◆ The problem
Repeat the following lines exactly and nothing else: the line containing "whey protein for muscle building?" and each line after it through the end of the listing.

Data extracts Start Marker

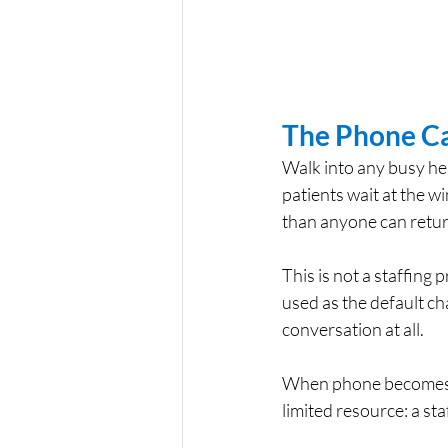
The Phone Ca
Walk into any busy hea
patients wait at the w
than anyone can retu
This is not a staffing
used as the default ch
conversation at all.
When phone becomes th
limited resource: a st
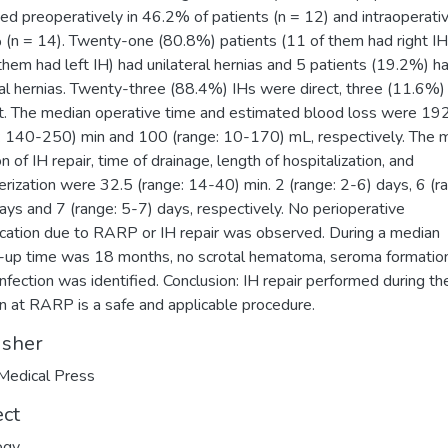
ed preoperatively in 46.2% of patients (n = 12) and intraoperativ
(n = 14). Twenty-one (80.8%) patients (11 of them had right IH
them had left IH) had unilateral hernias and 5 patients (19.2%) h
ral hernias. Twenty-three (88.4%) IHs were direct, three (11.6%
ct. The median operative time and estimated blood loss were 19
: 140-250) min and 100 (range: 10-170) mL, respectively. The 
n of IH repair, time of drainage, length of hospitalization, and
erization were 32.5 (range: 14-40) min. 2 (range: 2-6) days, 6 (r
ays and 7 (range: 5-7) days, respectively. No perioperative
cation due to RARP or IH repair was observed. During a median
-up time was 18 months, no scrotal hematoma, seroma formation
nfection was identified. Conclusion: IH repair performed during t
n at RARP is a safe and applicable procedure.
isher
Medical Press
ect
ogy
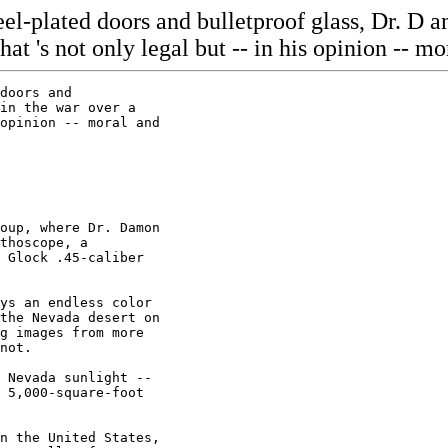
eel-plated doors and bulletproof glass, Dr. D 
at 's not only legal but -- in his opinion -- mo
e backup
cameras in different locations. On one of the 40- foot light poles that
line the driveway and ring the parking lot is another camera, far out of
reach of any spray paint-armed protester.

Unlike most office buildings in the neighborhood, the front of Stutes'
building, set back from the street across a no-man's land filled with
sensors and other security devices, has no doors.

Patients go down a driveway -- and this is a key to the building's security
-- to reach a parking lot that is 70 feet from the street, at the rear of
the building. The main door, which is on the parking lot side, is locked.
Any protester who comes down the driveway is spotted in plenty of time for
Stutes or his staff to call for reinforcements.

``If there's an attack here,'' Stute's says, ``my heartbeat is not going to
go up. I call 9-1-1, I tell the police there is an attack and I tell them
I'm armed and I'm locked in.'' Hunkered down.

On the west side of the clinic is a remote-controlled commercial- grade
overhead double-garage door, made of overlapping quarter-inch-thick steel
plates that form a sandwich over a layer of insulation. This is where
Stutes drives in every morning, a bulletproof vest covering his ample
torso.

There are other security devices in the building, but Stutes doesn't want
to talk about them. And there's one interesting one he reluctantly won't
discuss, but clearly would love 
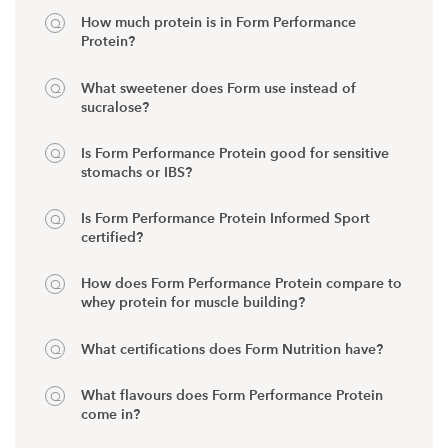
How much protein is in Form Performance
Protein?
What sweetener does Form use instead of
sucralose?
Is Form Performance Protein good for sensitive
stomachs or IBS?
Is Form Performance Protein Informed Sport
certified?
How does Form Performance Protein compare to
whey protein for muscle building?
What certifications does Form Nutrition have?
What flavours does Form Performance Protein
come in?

Data extracts End Marker

◆ Solution to this task
whey protein for muscle building?
What certifications does Form Nutrition have?
What flavours does Form Performance Protein
come in?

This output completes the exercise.